» Job 1:
In the forum thread on genoise versus chiffon for black forest cake, which of the two cakes is described as already moist?
» Job 2:
Extend the forum thread about choosing genoise or chiffon for black forest cake, picking up after its last line.

» Excerpted text:
····················

# Genoise or Chiffon?



## JohnDB (10 mo ago)

Black forest cakes are on the rise again. 
(A coffee shop must) 
So...
The type of cake is the question in my mind. 

Should I use a genoise chocolate or a chiffon chocolate cake for it? Both have their benefits and detractors. A genoise is more durable if soaked enough but a chiffon is already moist so you have to be careful with how much syrup you use (of course you have to increase the spirit content you use) 

Trying to make a call and stick with it...but my indecision is driving me nuts on this one. 

Either way I go the cake is liked more if it's NSFW. Everyone is working out of office these days so "booze breath" is not as important anymore. (Except for the Baptist Preachers)

Any thoughts?


----------



## chefpeon (Jun 14, 2006)

JohnDB said:


> Black forest cakes are on the rise again.
> (A coffee shop must)
> So...
> The type of cake is the question in my mind.
> ...


I think you should just make each cake and assemble them into your version of a black forest and do a taste test. That's the only way to really know. Everything we could offer here would just be a matter of personal opinion. As an example, I would lean toward chiffon, because for me, chiffon is a lot less fussy and tastes better overall (to me). I've made plenty of genoise but have never been too impressed by it knowing that it isn't that great without a soak. So that could mean you might actually prefer a genoise because you plan to liquor it up liberally anyway. You can do that with chiffon too of course. You also have to factor in food cost and labor time into that equation as well (not to mention skill level of employees to pull off a consistent product). All that criteria taken together will give you your final answer.


----------



## JohnDB (10 mo ago)

chefpeon said:


> I think you should just make each cake and assemble them into your version of a black forest and do a taste test. That's the only way to really know. Everything we could offer here would just be a matter of personal opinion. As an example, I would lean toward chiffon, because for me, chiffon is a lot less fussy and tastes better overall (to me). I've made plenty of genoise but have never been too impressed by it knowing that it isn't that great without a soak. So that could mean you might actually prefer a genoise because you plan to liquor it up liberally anyway. You can do that with chiffon too of course. You also have to factor in food cost and labor time into that equation as well (not to mention skill level of employees to pull off a consistent product). All that criteria taken together will give you your final answer.


Yeah....the reproduction is always a concern.

····················

» Supplied data:
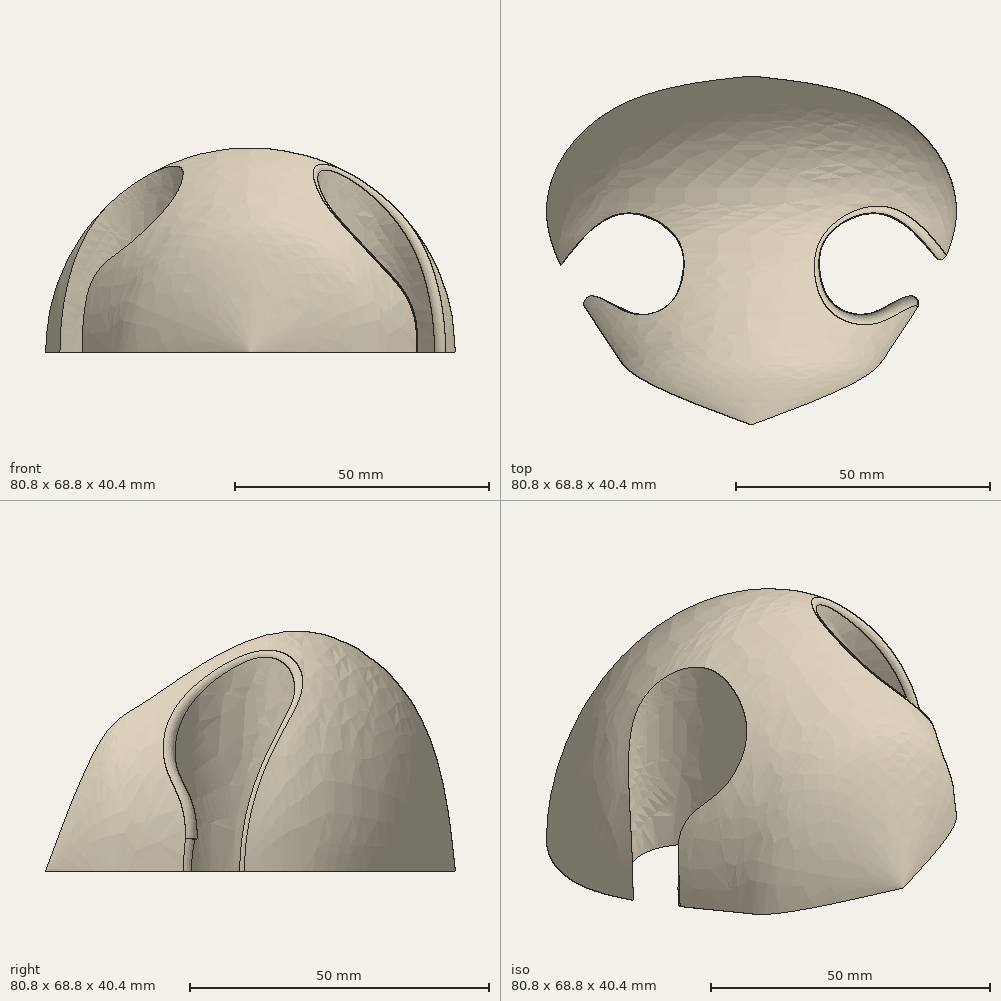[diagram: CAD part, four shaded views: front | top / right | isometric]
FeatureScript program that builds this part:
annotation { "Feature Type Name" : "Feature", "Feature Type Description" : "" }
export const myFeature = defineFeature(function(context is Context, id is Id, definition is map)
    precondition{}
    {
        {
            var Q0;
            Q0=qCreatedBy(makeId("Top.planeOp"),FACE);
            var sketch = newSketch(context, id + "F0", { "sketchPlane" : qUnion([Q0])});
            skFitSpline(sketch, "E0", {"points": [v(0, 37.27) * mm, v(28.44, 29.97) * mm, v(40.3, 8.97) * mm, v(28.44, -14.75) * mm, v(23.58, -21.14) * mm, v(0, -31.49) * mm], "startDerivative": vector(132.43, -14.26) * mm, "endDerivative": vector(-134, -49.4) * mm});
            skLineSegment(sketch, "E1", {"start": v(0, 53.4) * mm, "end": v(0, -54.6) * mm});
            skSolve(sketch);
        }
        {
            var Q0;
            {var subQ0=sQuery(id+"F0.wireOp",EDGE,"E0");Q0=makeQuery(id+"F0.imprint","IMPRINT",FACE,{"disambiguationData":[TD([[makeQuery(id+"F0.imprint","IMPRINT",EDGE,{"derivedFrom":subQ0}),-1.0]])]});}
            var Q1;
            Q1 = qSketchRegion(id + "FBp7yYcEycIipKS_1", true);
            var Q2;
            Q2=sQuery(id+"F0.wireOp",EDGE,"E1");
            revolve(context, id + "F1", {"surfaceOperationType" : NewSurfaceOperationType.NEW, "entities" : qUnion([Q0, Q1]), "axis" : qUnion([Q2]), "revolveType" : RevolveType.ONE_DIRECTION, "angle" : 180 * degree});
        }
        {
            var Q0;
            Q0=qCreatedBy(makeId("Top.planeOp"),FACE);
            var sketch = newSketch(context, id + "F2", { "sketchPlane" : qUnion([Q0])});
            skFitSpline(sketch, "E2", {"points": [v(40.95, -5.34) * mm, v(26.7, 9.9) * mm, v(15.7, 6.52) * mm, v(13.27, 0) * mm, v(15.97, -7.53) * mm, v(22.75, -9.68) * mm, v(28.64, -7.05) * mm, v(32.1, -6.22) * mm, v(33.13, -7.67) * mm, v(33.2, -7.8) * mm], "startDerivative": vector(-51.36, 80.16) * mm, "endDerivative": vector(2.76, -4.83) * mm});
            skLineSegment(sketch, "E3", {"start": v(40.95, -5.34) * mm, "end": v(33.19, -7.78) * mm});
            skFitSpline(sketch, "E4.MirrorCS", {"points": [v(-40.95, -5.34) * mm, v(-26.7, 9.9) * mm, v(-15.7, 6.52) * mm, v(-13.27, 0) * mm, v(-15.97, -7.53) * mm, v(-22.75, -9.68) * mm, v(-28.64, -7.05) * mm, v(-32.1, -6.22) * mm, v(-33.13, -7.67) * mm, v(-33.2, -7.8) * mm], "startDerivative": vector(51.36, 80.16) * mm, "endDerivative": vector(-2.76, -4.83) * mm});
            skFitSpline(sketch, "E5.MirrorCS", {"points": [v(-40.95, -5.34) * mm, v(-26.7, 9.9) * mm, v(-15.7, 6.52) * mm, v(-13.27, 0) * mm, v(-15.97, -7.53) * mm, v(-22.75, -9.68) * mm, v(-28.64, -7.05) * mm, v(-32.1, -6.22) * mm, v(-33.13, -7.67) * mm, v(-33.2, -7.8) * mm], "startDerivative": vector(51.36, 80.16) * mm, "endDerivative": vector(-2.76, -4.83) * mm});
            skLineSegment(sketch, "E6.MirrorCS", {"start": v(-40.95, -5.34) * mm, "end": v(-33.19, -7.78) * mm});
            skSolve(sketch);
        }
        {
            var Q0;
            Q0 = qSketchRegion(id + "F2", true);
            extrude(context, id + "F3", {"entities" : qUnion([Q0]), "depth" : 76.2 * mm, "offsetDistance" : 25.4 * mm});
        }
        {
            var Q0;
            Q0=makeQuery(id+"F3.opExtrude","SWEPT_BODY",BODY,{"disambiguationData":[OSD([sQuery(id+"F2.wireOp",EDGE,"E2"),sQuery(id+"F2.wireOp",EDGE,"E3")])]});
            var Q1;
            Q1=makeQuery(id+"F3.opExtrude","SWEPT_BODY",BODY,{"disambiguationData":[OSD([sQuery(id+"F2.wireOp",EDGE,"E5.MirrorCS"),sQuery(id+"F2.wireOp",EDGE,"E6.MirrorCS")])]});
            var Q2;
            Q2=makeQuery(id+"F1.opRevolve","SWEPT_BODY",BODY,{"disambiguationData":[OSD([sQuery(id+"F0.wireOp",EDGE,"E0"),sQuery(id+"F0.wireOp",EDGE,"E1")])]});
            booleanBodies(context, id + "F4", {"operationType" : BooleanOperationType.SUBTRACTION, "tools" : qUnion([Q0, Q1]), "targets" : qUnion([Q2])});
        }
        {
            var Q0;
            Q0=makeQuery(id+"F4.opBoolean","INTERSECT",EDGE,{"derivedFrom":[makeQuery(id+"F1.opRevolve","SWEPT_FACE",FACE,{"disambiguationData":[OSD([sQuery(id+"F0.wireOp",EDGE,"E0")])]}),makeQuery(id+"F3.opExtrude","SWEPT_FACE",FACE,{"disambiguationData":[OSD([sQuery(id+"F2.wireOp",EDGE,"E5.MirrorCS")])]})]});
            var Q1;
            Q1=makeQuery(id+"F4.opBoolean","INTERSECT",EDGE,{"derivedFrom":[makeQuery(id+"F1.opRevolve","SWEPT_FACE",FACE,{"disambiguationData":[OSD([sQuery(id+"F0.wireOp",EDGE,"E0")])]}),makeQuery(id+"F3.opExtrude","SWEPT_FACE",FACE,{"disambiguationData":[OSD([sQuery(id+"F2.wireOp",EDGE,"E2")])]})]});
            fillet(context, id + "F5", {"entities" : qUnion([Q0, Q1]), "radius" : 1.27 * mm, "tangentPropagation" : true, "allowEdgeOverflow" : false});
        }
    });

····················

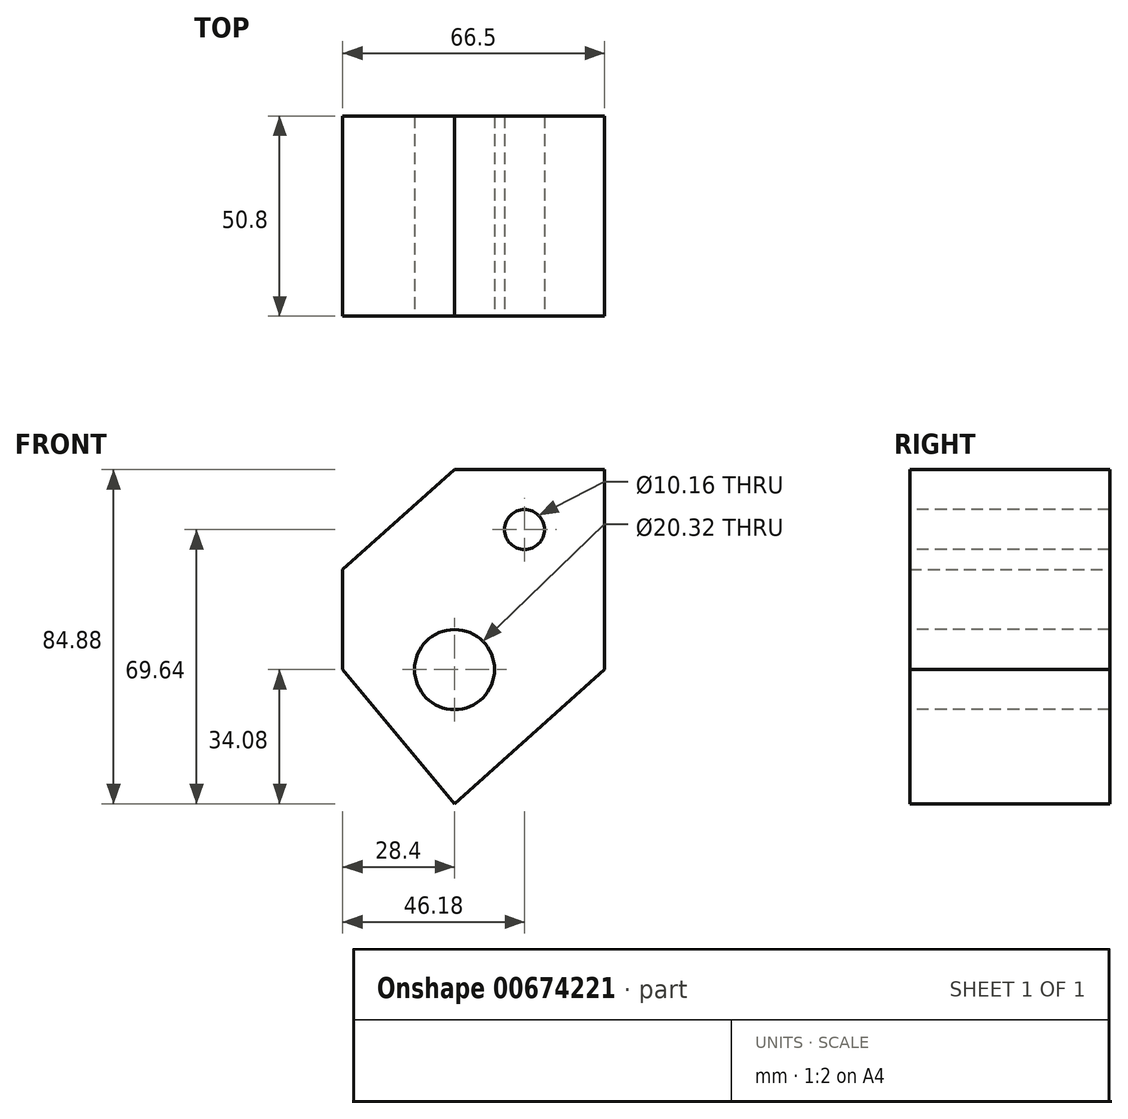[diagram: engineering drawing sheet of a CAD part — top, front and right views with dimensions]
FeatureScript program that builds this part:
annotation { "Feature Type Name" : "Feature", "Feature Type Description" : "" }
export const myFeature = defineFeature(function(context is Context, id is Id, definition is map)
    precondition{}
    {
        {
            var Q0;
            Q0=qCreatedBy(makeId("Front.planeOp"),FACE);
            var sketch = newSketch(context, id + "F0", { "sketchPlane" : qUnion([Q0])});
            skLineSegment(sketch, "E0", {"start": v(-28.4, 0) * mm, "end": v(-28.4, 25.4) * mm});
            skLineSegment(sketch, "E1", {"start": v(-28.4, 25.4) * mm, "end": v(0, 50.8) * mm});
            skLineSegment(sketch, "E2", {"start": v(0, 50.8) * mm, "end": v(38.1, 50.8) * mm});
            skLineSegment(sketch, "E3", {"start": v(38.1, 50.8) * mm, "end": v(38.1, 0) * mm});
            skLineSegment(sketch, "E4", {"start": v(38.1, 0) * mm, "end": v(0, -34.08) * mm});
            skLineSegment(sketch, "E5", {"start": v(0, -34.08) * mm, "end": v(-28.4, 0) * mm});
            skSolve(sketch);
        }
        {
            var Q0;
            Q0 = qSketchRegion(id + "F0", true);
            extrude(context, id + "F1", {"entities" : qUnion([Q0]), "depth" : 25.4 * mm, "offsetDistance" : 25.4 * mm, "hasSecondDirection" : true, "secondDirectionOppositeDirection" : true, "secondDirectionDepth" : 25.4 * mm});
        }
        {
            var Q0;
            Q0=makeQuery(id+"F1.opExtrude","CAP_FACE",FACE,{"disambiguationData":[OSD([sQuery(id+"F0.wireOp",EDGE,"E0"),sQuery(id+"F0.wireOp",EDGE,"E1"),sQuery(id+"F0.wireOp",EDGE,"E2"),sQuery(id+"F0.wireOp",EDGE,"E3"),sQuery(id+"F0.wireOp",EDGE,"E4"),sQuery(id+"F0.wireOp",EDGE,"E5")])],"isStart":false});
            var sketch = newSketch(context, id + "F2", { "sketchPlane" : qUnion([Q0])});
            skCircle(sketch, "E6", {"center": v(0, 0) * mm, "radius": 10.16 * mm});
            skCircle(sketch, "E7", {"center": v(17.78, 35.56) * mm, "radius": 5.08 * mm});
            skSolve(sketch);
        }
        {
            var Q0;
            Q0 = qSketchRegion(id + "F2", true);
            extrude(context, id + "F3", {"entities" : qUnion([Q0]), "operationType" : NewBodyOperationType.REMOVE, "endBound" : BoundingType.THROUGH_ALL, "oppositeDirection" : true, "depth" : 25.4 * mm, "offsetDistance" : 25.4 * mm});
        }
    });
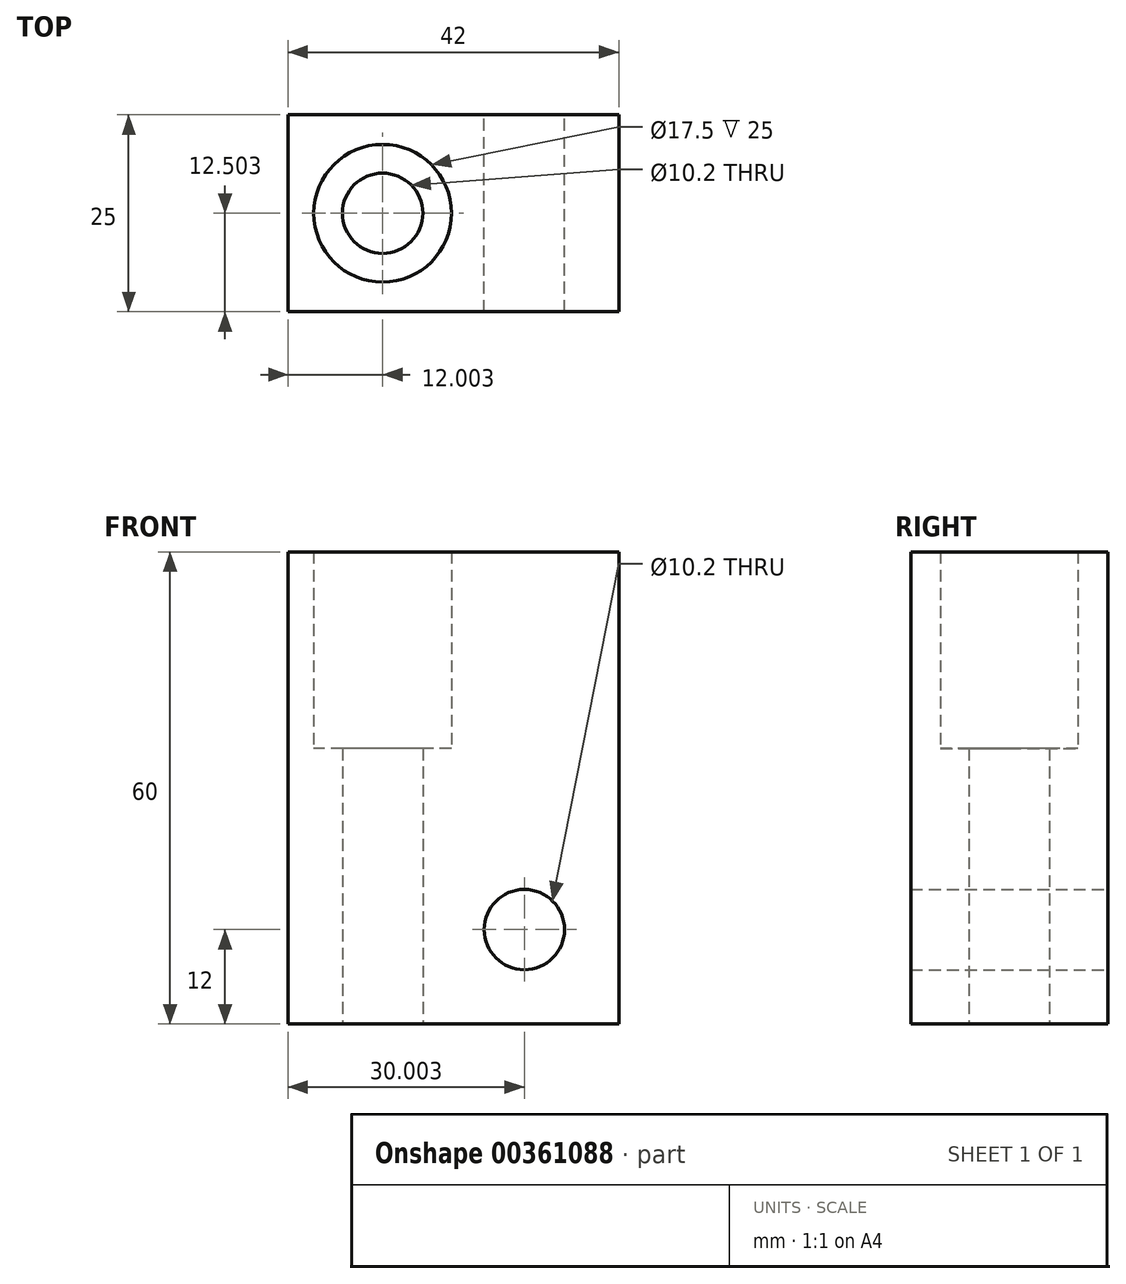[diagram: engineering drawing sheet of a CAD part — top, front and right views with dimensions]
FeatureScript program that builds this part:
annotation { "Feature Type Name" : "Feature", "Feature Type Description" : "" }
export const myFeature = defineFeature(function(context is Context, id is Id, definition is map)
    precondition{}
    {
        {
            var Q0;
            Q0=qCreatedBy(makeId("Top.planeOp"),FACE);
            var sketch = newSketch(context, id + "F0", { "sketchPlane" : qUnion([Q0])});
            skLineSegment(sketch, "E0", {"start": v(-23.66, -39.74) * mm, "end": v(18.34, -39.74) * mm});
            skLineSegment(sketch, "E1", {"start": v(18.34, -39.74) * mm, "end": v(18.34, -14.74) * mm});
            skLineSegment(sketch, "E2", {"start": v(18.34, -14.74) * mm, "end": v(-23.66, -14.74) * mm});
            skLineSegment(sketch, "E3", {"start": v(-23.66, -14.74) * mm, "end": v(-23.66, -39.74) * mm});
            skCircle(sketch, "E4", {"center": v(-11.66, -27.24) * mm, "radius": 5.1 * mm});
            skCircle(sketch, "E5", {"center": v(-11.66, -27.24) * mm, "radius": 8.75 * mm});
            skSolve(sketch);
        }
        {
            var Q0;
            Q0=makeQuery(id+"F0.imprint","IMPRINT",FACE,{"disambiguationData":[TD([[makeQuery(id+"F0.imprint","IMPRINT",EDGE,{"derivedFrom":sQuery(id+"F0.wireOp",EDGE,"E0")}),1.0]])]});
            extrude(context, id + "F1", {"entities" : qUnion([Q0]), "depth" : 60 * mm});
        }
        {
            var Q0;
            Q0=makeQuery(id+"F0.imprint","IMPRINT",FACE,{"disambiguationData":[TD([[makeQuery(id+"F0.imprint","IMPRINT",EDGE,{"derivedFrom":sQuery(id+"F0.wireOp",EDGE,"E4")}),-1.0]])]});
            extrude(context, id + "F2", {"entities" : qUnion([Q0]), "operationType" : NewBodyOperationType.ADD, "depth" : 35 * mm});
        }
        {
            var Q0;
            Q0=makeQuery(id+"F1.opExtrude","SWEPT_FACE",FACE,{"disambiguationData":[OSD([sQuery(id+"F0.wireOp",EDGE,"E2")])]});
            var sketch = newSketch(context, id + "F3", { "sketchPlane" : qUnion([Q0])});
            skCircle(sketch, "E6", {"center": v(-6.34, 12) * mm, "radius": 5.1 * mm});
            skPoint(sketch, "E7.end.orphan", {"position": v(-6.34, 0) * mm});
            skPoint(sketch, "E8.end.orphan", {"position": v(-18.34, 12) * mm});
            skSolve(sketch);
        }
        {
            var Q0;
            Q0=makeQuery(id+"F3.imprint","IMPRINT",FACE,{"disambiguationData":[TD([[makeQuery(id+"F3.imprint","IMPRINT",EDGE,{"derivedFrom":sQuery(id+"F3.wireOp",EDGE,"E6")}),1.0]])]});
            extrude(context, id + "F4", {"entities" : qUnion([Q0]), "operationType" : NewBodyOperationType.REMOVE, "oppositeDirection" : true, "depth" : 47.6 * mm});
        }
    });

····················

» Task result 1:
The chiffon cake.

» Task result 2:
As time goes by I figured I would develop methods for ensuring precise results. The big boys do it by standardized equipment, procedures, smallwares and ingredients.

I'm very focused on repeatable results. I'm getting too long in tooth to be doing it all anymore. Used to be able to do the work of three to four....now I'm down to about two and a half. Gonna have to be able to get others to repeat the results.

But I also am focused on customer acceptance and desirability as well. Starbucks centralized bakery and coffee roasting has standardized themselves into becoming a joke of acceptable quality.

I don't know of many professionals that cannot do better than they can.

And I am just trying to fill my time by playing before construction starts or stalls during negotiations of buying an existing bakery.


----------



## foodpump (Oct 10, 2005)

For me, the heavier and denser the sponge, the better for Black Forest. I used to do a buttermilk double chocolate cake which absorbed well, held up the sour cherry filling and the whipped cream well, and froze( plain, unsliced) well.

For me, the hardest part was getting decent sour cherries—canned or frozen, and getting Kirsch. We have some really weird booze laws here, and what’s commonly available from suppliers is salted ( unacceptable, period) or gelled, resembling Dutch mountain dwarf snot, and very hard to turn into soaking syrup.


----------



## JohnDB (10 mo ago)

I designed a chiffon (easier to reproduce) and assembled the cake. 

Right on the money. Might could use a bit more mopping with syrup next time but it was fairly unnoticeable. 

So method was simple enough. 

The one thing I couldn't leave alone was the stabilized whipped cream. Had to test out an idea. So I tried to stabilize it with xanthan gum instead of cooked cornstarch in the cream or gelatin. 

And it actually worked nicely. 
I tempered it in with the sugar and whipped it up. It has held solidly with no texture issues or taste issues. 

½tsp per 2¼ cups of 40% cream.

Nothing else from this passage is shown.